I am trying to left-join df2
onto df1
.
df1
is my dataframe of interest, df2
contains additional information I need.
Example:
#df of interest onto which the other should be joined
key1 <- c("London", "Paris", "Berlin", "Delhi")
other_stuff <- c("Tea", "Coffee", "Beer", "Tea")
df1 <- data.frame(key1, other_stuff)
#additional info df
key2 <- c("London and other cities", "some other city", "Eastberlin is history", "Berlin", "Delia is a name", "Delhi is a place")
more_info <- c("history", "languages", "trades", "art", "commerce", "manufacturing")
df2 <- data.frame(key2,more_info)
What I now want is that df2$key2
is searched for the precise occurrence of df1$key1
and then merged onto df1
(e.g. match Berlin to Berlin, but not to Eastberlin, and Delhi to Delhi but not to Delia) while ignoring the other words surrounding the match.
Desired outcome:
key1 | other_stuff | more_info |
---|---|---|
London | Tea | history |
Paris | Coffee | NA |
Berlin | Beer | art |
Delhi | Tea | manufacturing |
I tried variations of regex_left_join
joined<- regex_left_join(df1,df2, by = c("key1" = "key2"), ignore_case= F)
and fuzzyjoins
joined<- df1%>% fuzzy_left_join(df2, by = c("key1" = "key2"), match_fun = str_detect)

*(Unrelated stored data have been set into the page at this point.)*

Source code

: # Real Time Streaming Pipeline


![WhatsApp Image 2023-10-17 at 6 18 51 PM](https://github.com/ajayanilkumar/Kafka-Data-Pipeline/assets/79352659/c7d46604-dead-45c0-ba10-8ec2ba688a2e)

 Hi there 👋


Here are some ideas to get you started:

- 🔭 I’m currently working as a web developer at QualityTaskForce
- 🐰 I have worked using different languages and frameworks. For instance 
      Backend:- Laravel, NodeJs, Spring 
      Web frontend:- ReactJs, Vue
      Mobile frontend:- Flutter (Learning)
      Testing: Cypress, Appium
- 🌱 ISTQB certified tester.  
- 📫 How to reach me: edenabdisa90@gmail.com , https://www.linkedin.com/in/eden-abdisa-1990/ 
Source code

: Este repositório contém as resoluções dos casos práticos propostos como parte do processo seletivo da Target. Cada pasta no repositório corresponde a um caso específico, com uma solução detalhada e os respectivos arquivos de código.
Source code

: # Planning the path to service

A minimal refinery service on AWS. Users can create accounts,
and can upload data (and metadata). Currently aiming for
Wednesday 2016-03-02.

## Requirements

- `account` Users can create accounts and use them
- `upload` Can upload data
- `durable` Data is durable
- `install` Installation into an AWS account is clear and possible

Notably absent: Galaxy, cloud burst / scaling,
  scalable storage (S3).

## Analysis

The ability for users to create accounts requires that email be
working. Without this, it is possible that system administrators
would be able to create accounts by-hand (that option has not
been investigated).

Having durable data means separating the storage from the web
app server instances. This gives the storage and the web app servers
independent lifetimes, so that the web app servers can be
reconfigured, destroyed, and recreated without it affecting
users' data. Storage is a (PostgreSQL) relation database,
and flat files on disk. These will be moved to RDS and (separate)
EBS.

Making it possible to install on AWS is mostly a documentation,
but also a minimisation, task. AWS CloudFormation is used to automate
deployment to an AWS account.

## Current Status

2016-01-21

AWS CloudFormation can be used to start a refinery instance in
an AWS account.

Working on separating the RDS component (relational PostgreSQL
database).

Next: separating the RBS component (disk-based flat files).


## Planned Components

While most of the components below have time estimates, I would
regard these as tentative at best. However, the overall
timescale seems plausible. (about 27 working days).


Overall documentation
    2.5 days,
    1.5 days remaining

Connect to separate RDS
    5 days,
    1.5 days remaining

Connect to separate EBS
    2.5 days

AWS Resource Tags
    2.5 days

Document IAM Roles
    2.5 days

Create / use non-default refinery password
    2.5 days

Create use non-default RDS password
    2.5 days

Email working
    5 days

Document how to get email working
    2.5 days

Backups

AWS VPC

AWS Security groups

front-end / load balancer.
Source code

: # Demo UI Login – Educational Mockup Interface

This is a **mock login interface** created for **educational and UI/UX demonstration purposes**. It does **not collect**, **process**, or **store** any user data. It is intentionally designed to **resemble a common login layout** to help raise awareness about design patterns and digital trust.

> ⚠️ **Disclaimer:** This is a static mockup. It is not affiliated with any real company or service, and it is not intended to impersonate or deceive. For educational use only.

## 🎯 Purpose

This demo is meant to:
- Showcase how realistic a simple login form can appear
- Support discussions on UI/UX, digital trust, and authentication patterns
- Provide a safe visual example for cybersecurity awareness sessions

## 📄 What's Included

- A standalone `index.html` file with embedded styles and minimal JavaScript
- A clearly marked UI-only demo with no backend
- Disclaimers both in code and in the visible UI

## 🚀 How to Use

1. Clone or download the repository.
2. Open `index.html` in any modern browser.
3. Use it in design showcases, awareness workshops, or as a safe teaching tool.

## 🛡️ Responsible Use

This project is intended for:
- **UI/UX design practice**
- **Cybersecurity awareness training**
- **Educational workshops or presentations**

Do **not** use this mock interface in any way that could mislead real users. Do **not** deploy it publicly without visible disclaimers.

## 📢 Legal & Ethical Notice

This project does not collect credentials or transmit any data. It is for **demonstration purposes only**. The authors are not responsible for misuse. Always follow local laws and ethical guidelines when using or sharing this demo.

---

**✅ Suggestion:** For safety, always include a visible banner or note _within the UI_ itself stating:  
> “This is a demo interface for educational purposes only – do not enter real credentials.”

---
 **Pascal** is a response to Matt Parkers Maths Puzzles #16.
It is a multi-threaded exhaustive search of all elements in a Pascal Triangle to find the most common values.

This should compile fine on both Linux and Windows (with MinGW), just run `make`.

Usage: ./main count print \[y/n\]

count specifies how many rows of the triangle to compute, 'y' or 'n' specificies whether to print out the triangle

They both only give a result for the exact match (key1=key2=Berlin) and give NA for everything else.
How do I do this?
I also tried Merging two tables where one column is substring of the other in R but the logic in the SQL there is the wrong way around. I tried several other Stackexchange approaches, but they are "too fuzzy" for my data.